Семейство разошлось на боковую. Возле очага остались трое: сам хозяин, задумчивый Гест Моварсон и старуха Астрид. Мать Сторвальда задремала в кресле-качалке — или просто впала в оцепенение, с ней такое случалось.
— Да уж, сын Мовара, — прищурился Сторвальд, — потешил ты моих домашних, да и меня. С твоих слов можно подумать, что ты довольно близко знал этого Хагена. Даже приятели или родичи не всегда так хорошо знают друг друга!
— Сие мало достойно удивления, — усмехнулся Гест, глядя в багровые угли очага, — Хаген хотел, чтобы кто-нибудь мог рассказать сагу его жизни. Это показалось мне достойным делом. У нас было много времени для бесед, пока мы сидели в осаждённом Хлордвике. Сам я родом с Лифсея, скитался полжизни, а с Хагеном познакомился в Гравике. Опять же, мы вместе служили Хруду конунгу. Знал я и других его побратимов. Об Арнульфе же я наслышан от многих достойных людей. Впрочем, я не уверен, что Хаген рассказал всё так, как было на самом деле. То был весьма скрытный человек, мог кое-что и приукрасить.

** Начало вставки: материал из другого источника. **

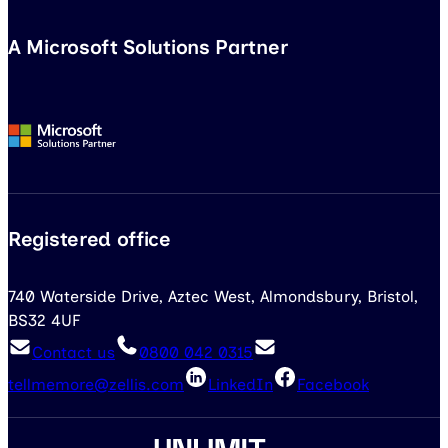
A Microsoft Solutions Partner
Registered office
740 Waterside Drive, Aztec West, Almondsbury, Bristol,
BS32 4UF
Contact us
0800 042 0315
tellmemore@zellis.com
LinkedIn
Facebook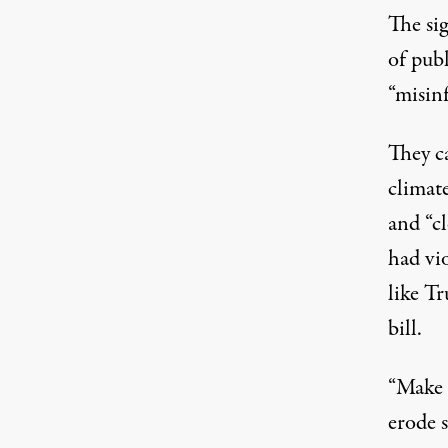
The si
of publ
“misin
They ca
climate
and “cl
had vio
like Tr
bill.
“Make 
erode 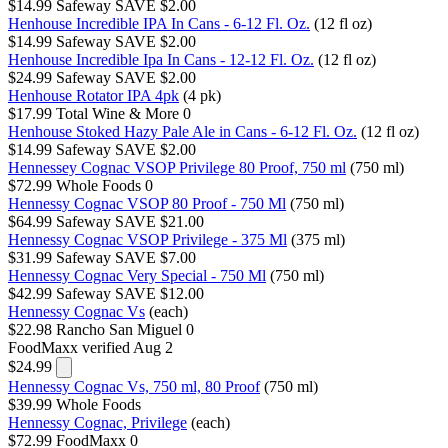
$14.99
Safeway
SAVE $2.00
Henhouse Incredible IPA In Cans - 6-12 Fl. Oz.
(12 fl oz)
$14.99
Safeway
SAVE $2.00
Henhouse Incredible Ipa In Cans - 12-12 Fl. Oz.
(12 fl oz)
$24.99
Safeway
SAVE $2.00
Henhouse Rotator IPA 4pk
(4 pk)
$17.99
Total Wine & More
0
Henhouse Stoked Hazy Pale Ale in Cans - 6-12 Fl. Oz.
(12 fl oz)
$14.99
Safeway
SAVE $2.00
Hennessey Cognac VSOP Privilege 80 Proof, 750 ml
(750 ml)
$72.99
Whole Foods
0
Hennessy Cognac VSOP 80 Proof - 750 Ml
(750 ml)
$64.99
Safeway
SAVE $21.00
Hennessy Cognac VSOP Privilege - 375 Ml
(375 ml)
$31.99
Safeway
SAVE $7.00
Hennessy Cognac Very Special - 750 Ml
(750 ml)
$42.99
Safeway
SAVE $12.00
Hennessy Cognac Vs
(each)
$22.98
Rancho San Miguel
0
FoodMaxx
verified Aug 2
$24.99
Hennessy Cognac Vs, 750 ml, 80 Proof
(750 ml)
$39.99
Whole Foods
Hennessy Cognac, Privilege
(each)
$72.99
FoodMaxx
0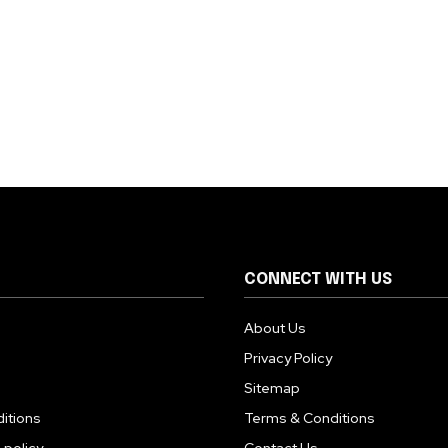
CONNECT WITH US
About Us
Privacy Policy
Sitemap
itions
Terms & Conditions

— Вот я что думаю, — склонил голову Сторвальд, словно тур, готовый разить рогами. — По поводу «приукрасить». Не слишком ли красиво ты повёл речь? Слушая тебя, можно подумать, что доля викинга — это такое прекрасное древо с золотым стволом и серебряными листьями. Что это — достойное дело для юноши: ходить морем, грабить да резать, да жечь, да насиловать дев!
— О, Сторвальд бонд, — тихонько засмеялся Гест, гладя усы, — ты заметил, как твои сыновья слушали сагу о викингах, затаив дыхание. Огонь в их глазах. Огонь, что сжигает юные сердца. Иссушающая жажда, по сравнению с которой ярый пламень Муспелля — остывшее молоко. Думаешь, они однажды уйдут и не вернутся? Всё возможно. Какова доля младшего сына? Не я создал девять миров, Сторвальд бонд. Не я в ответе за судьбу твоих детей. Я просто рассказываю сагу так, как она случилась — ну, или как мне её поведали сведущие люди.

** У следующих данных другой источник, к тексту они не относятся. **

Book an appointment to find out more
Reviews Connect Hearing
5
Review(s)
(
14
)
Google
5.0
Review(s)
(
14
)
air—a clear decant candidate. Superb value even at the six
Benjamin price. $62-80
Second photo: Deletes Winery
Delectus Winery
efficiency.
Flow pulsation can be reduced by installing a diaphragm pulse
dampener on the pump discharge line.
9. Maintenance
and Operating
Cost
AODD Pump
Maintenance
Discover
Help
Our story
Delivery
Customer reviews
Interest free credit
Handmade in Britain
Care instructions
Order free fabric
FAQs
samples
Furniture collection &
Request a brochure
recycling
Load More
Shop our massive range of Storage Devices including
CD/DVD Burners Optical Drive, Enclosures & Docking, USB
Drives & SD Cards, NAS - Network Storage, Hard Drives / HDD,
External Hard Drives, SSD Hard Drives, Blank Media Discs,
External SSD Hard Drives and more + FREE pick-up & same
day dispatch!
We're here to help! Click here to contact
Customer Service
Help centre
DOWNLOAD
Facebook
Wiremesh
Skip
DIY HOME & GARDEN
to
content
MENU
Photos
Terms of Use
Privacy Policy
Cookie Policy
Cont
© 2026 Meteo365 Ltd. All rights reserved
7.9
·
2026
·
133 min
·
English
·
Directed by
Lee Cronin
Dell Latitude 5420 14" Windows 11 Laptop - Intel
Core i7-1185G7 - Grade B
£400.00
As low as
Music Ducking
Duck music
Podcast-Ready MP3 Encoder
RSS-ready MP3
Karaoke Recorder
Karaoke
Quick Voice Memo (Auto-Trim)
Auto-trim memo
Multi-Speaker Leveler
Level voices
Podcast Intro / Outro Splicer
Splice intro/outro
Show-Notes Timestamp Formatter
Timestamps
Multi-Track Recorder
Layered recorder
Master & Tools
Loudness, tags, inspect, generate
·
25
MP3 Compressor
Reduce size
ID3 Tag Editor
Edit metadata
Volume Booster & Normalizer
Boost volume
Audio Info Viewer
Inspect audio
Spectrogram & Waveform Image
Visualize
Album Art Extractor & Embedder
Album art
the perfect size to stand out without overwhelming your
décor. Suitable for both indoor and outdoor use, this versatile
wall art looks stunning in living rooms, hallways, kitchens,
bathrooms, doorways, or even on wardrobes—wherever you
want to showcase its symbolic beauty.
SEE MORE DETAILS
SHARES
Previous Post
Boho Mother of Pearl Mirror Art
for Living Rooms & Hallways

— Думается, — проскрипела в полусне старуха, — твоё сердце поведало тебе не меньше.
— О да, мудрая кэрлинг, — прошептал Гест без улыбки, — не меньше.

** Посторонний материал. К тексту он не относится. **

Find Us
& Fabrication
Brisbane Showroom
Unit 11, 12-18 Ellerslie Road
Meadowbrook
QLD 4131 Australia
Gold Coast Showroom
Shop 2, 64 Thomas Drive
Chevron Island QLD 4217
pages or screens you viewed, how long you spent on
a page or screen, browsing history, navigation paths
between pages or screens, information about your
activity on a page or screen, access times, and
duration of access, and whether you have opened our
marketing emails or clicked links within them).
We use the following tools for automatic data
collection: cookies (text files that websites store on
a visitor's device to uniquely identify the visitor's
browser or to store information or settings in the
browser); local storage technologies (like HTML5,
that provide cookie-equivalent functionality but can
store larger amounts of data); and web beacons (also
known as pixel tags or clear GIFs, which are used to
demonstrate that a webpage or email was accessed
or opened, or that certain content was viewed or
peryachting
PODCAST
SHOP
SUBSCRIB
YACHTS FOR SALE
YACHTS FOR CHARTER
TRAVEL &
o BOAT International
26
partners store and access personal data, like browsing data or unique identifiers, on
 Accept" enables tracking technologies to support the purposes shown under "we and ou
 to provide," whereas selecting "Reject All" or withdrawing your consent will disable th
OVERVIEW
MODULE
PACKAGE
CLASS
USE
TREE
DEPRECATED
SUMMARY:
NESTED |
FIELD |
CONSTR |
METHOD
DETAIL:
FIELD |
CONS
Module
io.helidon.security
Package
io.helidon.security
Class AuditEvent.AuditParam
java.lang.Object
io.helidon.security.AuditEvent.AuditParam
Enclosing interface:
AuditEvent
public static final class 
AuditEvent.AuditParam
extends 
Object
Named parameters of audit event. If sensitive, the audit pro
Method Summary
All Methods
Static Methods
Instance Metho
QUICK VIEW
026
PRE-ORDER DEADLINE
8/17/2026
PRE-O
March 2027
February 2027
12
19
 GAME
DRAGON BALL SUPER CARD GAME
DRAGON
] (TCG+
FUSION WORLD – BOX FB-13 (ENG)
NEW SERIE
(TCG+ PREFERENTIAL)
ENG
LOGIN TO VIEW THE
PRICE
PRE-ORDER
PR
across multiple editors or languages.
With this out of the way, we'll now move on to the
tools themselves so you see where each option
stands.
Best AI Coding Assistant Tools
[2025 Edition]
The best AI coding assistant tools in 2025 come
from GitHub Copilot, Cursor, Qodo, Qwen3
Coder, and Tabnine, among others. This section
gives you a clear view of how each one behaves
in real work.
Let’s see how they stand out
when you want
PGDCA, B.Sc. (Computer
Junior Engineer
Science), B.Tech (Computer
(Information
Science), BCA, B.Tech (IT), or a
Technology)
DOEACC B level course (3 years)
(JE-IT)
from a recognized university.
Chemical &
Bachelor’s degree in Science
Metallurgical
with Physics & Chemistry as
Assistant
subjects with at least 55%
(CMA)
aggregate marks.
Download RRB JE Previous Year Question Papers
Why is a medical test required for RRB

И добавил, поднимаясь с чурбачка:
— Впрочем, это лишь начало дороги чайки. Не думаю, что под конец её Скафтар или Скегин захотят и сами испытать себя на тропе волков бури секир. Не столь они глупы, твои сыновья.
— Хорошо бы, — обронил Сторвальд, — а то не хотелось бы прерывать эту сагу раньше времени.
Потом Гест отправился спать. А Сторвальд сын Стормира из рода Стурлингов до самого рассвета сидел перед остывшим очагом. Недвижимо и безмолвно. Жёсткий голос Геста всё звучал в его голове. И сердце — не самое трусливое сердце во всём Тольфмарке! — сжималось от этого голоса.
Примечания и комментарии
Вдумчивый читатель, несомненно, не мог не обратить внимание, что действие романа происходит, несмотря на обилие разнообразных маркеров, явно не в Скандинавии эпохи викингов и вообще не в нашей реальности. Таковое наблюдение, в общем и целом, соответствует истине. Читатель, подкованный в истории, мог заметить ряд святотатственных несоответствий между своими представлениями об эпохе и фактурой романа. Ряд этих несоответствий, несомненно, является результатом скверного знакомства автора с материальной частью. Другие несоответствия присутствуют в тексте совершенно намеренно. Потому что это фэнтези, а не исторический роман. Поэтому здесь курят, пользуются подзорной трубой и палят из фальконетов. Тем не менее, чувствую своим долгом прокомментировать отдельно некоторые моменты, которые мне представляются наиболее спорными или тёмными, в том числе и для самого автора.